Fragen:
• a. Schreib aus dem Text über die gescheiterte Regierungsbildung den Abschnitt zwischen „Schwarz-Gelb-Grün: Das war“ und „der gesamten Republik?“ ab, beide eingeschlossen.
• b. In welchem Artikel des Grundgesetzes ist laut dem Text über die gescheiterte Regierungsbildung die Aufgabe der Parteien bestimmt?
• c. Führ den Text über die gescheiterte Regierungsbildung nach seinem letzten Satz weiter.

─── Übungstext

Gescheiterte RegierungsbildungDie Parteien-Arroganz

Schwarz-Gelb-Grün: Das war noch nie da in Berlin. Nach der Bundestagswahl versprachen sich Politik-Experten von einer solchen Dreier-Regierungskoalition ein innovatives Projekt. Nach dem Scheitern der Sondierungsgespräche sind viele Bürger empört. Spielt man so mit dem Schicksal der gesamten Republik?

Das Grundgesetz der Bundesrepublik Deutschland hat in Artikel 21 die Aufgabe der Parteien klar bestimmt und ihnen zugleich eine Grenze gezogen: Sie „wirken bei der politischen Willensbildung des Volkes mit“. Das heißt: Sie sind nicht die Herren des Volkes, sondern Diener des Souveräns. Sie sollen helfen, die Demokratie zu sichern, die Geschicke eines Staatswesens zu lenken. Parteien sind also nicht zum puren Selbsterhalt da. Deren Abgeordnete sollen einzig in Verantwortung vor ihrem Gewissen als Repräsentanten aller Bürger – und nicht als Untertanen bestimmter Klientelen – parlamentarische Verantwortung übernehmen, die Stabilität der Gesetzgebung gewährleisten und so für das Gemeinwohl, für Frieden, soziale Gerechtigkeit und Sicherheit sorgen.

Institutionen neigen dazu, sich im Lauf der Zeit zu einem sich selbst erhaltenden System zu verfestigen. Dann schielen sie vor allem und immer wieder auf den eigenen Vorteil. Bisher gehörte es zum demokratischen Stil der Bundesrepublik, dass oberste Parteifunktionäre im Fall des Falles Staatsinteressen vor die Parteiräson stellen. Das scheint nicht mehr der Fall zu sein, seit FDP-Chef Christian Lindner selbstherrlich den Dialog über eine Regierungsbildung mit CDU, CSU und den Grünen aufkündigte. Nach den zähen Verhandlungsrunden scheint allerdings auch mancher andere Beteiligte froh zu sein, auf diese Weise den „Schwarzen Peter“ losgeworden zu sein und nun die „Hände in Unschuld waschen“ zu können.

Es heißt, die Sondierung sei vor allem an mangelndem Vertrauen gescheitert. Allerdings war schon am Abend der Bundestagswahl deutlich geworden, dass die dank Leihstimmen aus Ruinen wiedererstandene FDP unter ihrem Chef neue Stärke markierte und wenig Lust bekundete, eine Koalition mit Grün einzugehen. Wer die Körpersprache der Protagonisten beobachtete und deren Worte ernstnahm, konnte ahnen, dass es mehr um das Wohl der Partei geht als um das Wohl des Volkes.

──────
─── Datensatzauszüge

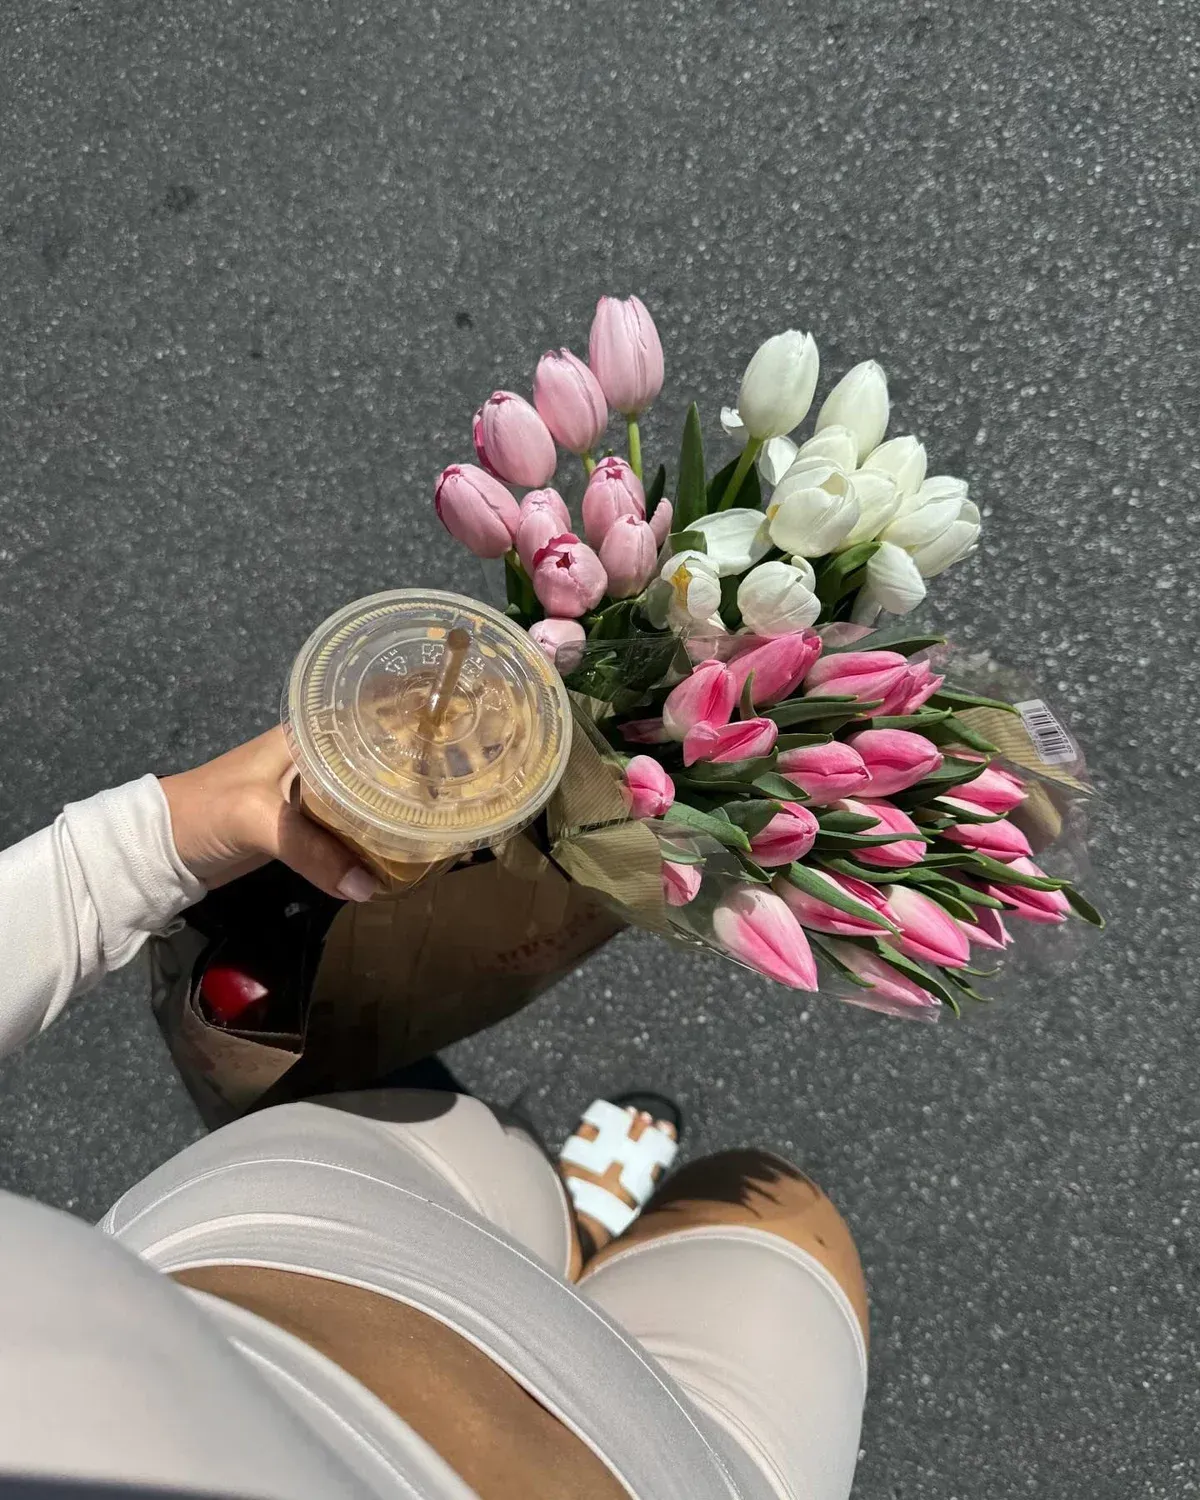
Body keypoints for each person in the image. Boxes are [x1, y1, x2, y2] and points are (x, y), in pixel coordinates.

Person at [0, 729, 869, 1500]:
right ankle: (575, 1238)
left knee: (496, 1157)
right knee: (773, 1202)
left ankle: (565, 1226)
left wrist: (126, 853)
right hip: (676, 1465)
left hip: (290, 1231)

──────

Antworten:
• a.
Schwarz-Gelb-Grün: Das war noch nie da in Berlin. Nach der Bundestagswahl versprachen sich Politik-Experten von einer solchen Dreier-Regierungskoalition ein innovatives Projekt. Nach dem Scheitern der Sondierungsgespräche sind viele Bürger empört. Spielt man so mit dem Schicksal der gesamten Republik?

• b. In Artikel 21.

• c.
Den ersten Akt dazu spielte allerdings die SPD mit ihrem Spitzenkandidaten Martin Schulz. Nach der herben Niederlage und dem massiven Schwund der Stammwählerschaft gab man sich in erster Linie protzend, mimosenhaft beleidigt über den Liebesentzug, statt an die übergeordnete Pflicht zu denken, für stabile Regierungsverhältnisse zu sorgen, selbst wenn einem die Mitarbeit in einer insgesamt keineswegs erfolglosen großen Koalition nicht durch Prozentpunkte gedankt wurde. Das larmoyante Verhalten der SPD-Größen war und ist kein Ruhmesblatt für die ehemals mächtige, selbstbewusste, staatstragende Sozialdemokratie. Was ist nur aus ihr geworden? Ein Verein – um ein orientalisch-biblisches Bild aufzunehmen – von „Klageweibern“?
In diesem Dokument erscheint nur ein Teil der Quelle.